Staff Software Engineer, ML Performance Optimization

Zoox
Summary
Join Zoox's ML Platform team and lead ML Performance Optimization initiatives, making our Training and Inference platform for autonomous driving faster and more efficient. Collaborate with various ML teams at Zoox, including Perception, Prediction, Planner, Simulation, Collision Avoidance, and Advanced Hardware Engineering. Develop and execute a strategic vision for the team, leading the design, implementation, and operation of cutting-edge ML Training and inference performance optimization techniques. Enable engineers to grow their careers through mentorship and guidance.
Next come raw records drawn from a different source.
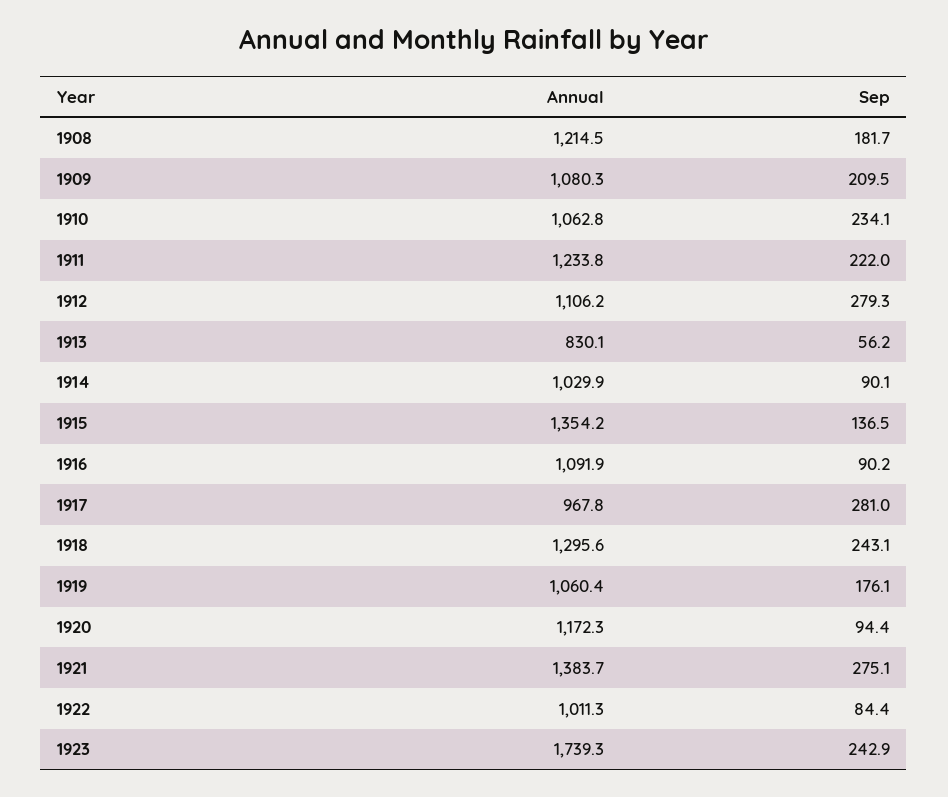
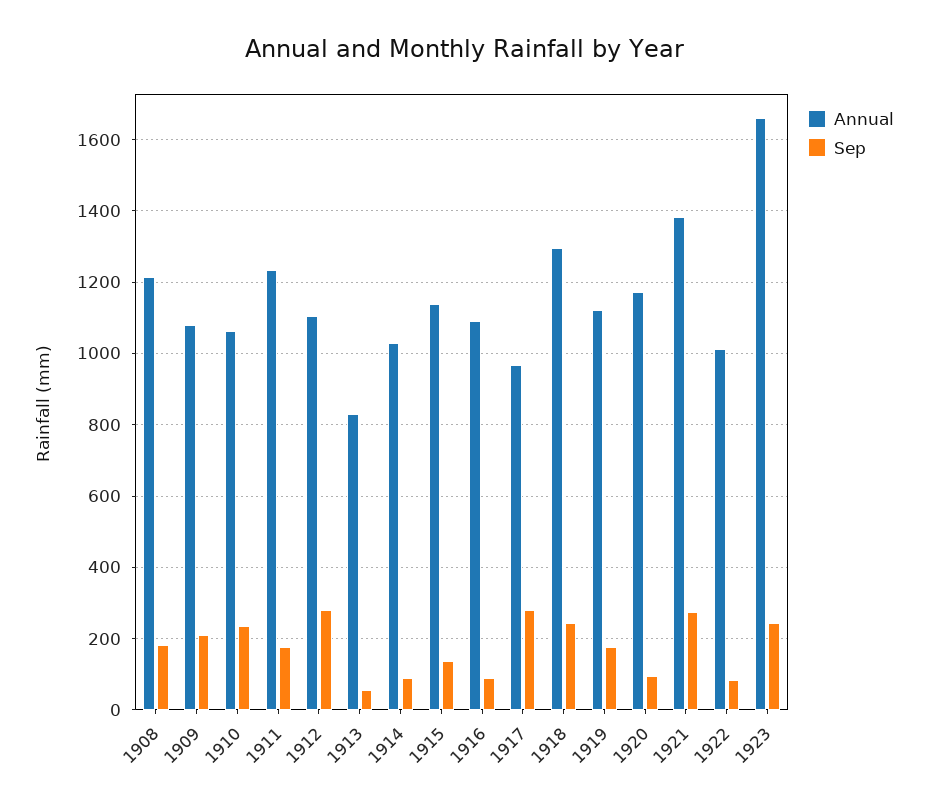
  {
    "Annual": {
      "1908": 1214.5,
      "1909": 1080.3,
      "1910": 1062.8,
      "1911": 1233.8,
      "1912": 1106.2,
      "1913": 830.1,
      "1914": 1029.9,
-     "1915": 1354.2,
+     "1915": 1140,
      "1916": 1091.9,
      "1917": 967.8,
      "1918": 1295.6,
-     "1919": 1060.4,
+     "1919": 1120,
      "1920": 1172.3,
      "1921": 1383.7,
      "1922": 1011.3,
-     "1923": 1739.3
+     "1923": 1660
    },
    "Sep": {
      "1908": 181.7,
      "1909": 209.5,
      "1910": 234.1,
-     "1911": 222,
+     "1911": 180,
      "1912": 279.3,
      "1913": 56.2,
      "1914": 90.1,
      "1915": 136.5,
      "1916": 90.2,
      "1917": 281,
      "1918": 243.1,
      "1919": 176.1,
      "1920": 94.4,
      "1921": 275.1,
      "1922": 84.4,
      "1923": 242.9
    }
  }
This role offers significant growth opportunities as Zoox expands robotaxi deployments and ventures into new ML domains. The team builds and operates the base layer of ML tools, deep learning frameworks, and inference systems used by applied research teams for in- and off-vehicle ML use cases.
Requirements
- Strong experience with training frameworks like PyTorch, leveraging GPUs efficiently for distributed model training
- Experience with GPU-accelerated inference using TensorRT, Ray Serve, or similar frameworks
- Experience using profiling tools like NVIDIA's Nsight or PyTorch's Profiler for identifying model training and serving bottlenecks
- Proficient in Python and C++
- Experience with model compression techniques to reduce model size and improve performance
Responsibilities
- Develop and execute a strategic vision for the ML Performance Optimization team to unlock ML innovation in autonomous driving and rider experience
- Lead the design, implementation, and operation of cutting-edge ML Training and inference performance optimization techniques
- Collaborate closely with x-functional teams, including ML researchers, software engineers, data engineers, and hardware engineers, to define requirements and align on architectural decisions
- Enable the engineers in the team to grow their careers by providing technical guidance and mentorship
Preferred Qualifications
- 10+ years of total experience, including 4+ years of working on large-scale model training or inference platforms
- Excellent leadership skills with a demonstrated ability to lead high-performing engineering teams
Benefits
- Paid time off (e.g. sick leave, vacation, bereavement)
- Unpaid time off
- Zoox Stock Appreciation Rights
- Amazon RSUs
- Health insurance
- Long-term care insurance
- Long-term and short-term disability insurance
- Life insurance